• **PROBLEM**: Below are some records; print every one of them exactly.

• **DATA SECTION**:
+++

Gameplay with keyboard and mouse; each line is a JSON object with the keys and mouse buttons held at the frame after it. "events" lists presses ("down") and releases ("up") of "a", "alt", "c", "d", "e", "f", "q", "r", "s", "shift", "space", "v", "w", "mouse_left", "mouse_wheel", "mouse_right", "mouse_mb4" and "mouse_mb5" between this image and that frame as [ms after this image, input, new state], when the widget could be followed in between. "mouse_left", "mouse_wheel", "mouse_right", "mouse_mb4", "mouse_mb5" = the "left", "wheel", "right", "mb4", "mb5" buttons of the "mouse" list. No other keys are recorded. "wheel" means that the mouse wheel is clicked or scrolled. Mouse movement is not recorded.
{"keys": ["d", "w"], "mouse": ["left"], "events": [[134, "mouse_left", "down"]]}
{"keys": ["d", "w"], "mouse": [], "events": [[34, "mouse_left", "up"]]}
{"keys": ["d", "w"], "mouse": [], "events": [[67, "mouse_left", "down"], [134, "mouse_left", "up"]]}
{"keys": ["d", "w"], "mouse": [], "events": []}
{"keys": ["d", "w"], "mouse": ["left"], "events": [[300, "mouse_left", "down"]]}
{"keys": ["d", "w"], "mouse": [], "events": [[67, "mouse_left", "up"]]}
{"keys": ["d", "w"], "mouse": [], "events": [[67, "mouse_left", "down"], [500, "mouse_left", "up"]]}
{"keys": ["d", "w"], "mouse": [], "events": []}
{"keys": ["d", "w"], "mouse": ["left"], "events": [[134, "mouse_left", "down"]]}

+++

• **ANSWER SECTION**:
Gameplay with keyboard and mouse; each line is a JSON object with the keys and mouse buttons held at the frame after it. "events" lists presses ("down") and releases ("up") of "a", "alt", "c", "d", "e", "f", "q", "r", "s", "shift", "space", "v", "w", "mouse_left", "mouse_wheel", "mouse_right", "mouse_mb4" and "mouse_mb5" between this image and that frame as [ms after this image, input, new state], when the widget could be followed in between. "mouse_left", "mouse_wheel", "mouse_right", "mouse_mb4", "mouse_mb5" = the "left", "wheel", "right", "mb4", "mb5" buttons of the "mouse" list. No other keys are recorded. "wheel" means that the mouse wheel is clicked or scrolled. Mouse movement is not recorded.
{"keys": ["d", "w"], "mouse": ["left"], "events": [[134, "mouse_left", "down"]]}
{"keys": ["d", "w"], "mouse": [], "events": [[34, "mouse_left", "up"]]}
{"keys": ["d", "w"], "mouse": [], "events": [[67, "mouse_left", "down"], [134, "mouse_left", "up"]]}
{"keys": ["d", "w"], "mouse": [], "events": []}
{"keys": ["d", "w"], "mouse": ["left"], "events": [[300, "mouse_left", "down"]]}
{"keys": ["d", "w"], "mouse": [], "events": [[67, "mouse_left", "up"]]}
{"keys": ["d", "w"], "mouse": [], "events": [[67, "mouse_left", "down"], [500, "mouse_left", "up"]]}
{"keys": ["d", "w"], "mouse": [], "events": []}
{"keys": ["d", "w"], "mouse": ["left"], "events": [[134, "mouse_left", "down"]]}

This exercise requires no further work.